__Assignment__:
In the listing below, find the line holding "right shoulder: (54, 221)" and the line holding "left hip: (280, 192)". Write out those two lines and all lines between, exactly, and nothing more.

__Material for the task__:
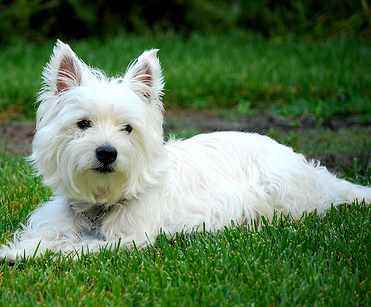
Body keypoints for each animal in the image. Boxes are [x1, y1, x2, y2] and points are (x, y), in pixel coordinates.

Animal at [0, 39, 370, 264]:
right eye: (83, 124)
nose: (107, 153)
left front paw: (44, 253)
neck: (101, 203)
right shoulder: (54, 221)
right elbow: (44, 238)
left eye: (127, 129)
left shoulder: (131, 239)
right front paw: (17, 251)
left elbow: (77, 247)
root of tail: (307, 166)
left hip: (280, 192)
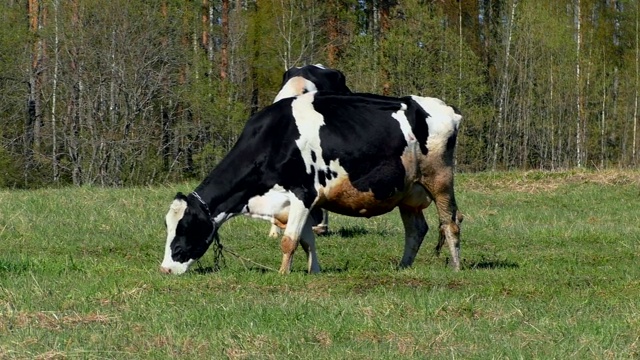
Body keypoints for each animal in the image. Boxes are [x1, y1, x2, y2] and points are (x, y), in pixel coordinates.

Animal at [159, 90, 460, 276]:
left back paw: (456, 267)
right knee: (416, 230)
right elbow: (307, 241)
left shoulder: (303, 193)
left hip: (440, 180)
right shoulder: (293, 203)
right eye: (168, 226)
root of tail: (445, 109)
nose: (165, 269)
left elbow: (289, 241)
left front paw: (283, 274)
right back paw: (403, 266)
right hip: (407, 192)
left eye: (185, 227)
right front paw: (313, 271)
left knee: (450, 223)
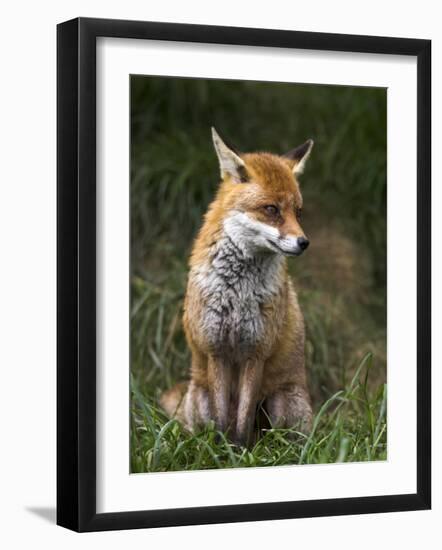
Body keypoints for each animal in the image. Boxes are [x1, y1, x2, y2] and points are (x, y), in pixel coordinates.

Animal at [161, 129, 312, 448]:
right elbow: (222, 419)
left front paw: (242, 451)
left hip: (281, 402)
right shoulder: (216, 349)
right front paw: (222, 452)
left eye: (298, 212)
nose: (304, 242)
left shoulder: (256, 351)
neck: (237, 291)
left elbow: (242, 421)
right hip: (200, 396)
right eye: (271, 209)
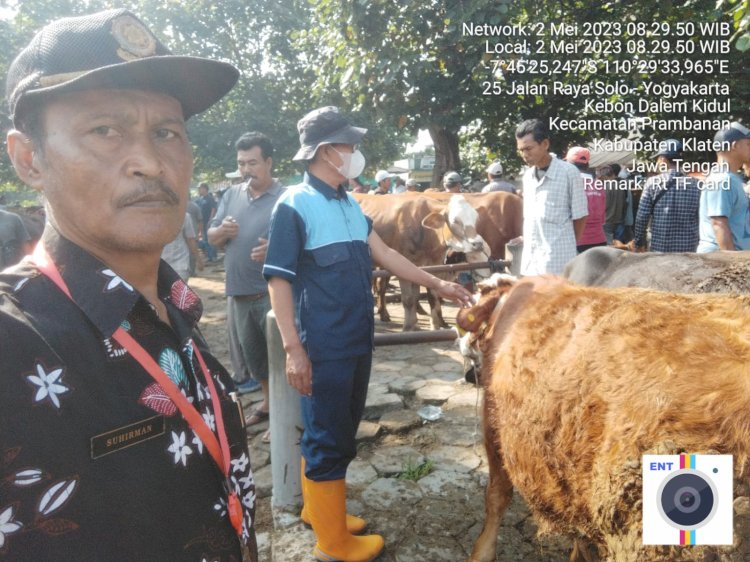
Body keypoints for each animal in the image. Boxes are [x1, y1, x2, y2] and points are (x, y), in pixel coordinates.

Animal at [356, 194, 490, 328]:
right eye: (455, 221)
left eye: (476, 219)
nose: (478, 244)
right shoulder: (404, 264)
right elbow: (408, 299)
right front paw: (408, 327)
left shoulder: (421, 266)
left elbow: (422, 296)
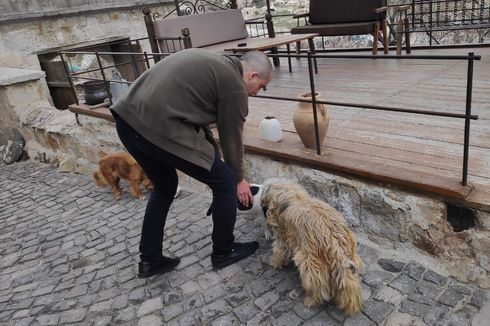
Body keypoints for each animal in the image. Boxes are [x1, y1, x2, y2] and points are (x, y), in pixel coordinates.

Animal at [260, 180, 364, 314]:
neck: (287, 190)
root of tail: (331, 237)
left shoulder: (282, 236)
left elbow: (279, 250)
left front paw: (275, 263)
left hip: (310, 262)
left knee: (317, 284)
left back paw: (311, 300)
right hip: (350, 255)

...

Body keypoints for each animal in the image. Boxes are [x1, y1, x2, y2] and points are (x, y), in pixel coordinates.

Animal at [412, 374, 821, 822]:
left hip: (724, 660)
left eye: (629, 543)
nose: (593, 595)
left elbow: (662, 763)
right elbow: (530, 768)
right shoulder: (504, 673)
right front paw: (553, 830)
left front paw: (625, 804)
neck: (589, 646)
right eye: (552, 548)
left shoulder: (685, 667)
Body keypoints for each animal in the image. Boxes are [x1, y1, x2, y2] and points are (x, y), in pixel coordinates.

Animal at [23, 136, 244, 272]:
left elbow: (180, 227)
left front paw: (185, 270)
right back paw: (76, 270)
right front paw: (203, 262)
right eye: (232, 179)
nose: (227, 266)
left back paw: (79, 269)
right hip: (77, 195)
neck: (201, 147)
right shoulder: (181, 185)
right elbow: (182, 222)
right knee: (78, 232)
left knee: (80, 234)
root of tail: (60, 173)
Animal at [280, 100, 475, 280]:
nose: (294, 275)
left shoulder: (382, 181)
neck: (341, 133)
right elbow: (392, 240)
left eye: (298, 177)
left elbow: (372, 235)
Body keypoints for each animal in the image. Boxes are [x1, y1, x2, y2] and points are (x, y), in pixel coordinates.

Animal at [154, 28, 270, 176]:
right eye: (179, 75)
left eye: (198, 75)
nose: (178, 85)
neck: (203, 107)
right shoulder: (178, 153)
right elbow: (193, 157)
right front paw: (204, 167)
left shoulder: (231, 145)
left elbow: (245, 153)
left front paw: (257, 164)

__Solution to this problem__:
right shoulder: (54, 221)
right elbow: (44, 238)
left eye: (127, 129)
left shoulder: (131, 239)
right front paw: (17, 251)
left elbow: (77, 247)
root of tail: (307, 166)
left hip: (280, 192)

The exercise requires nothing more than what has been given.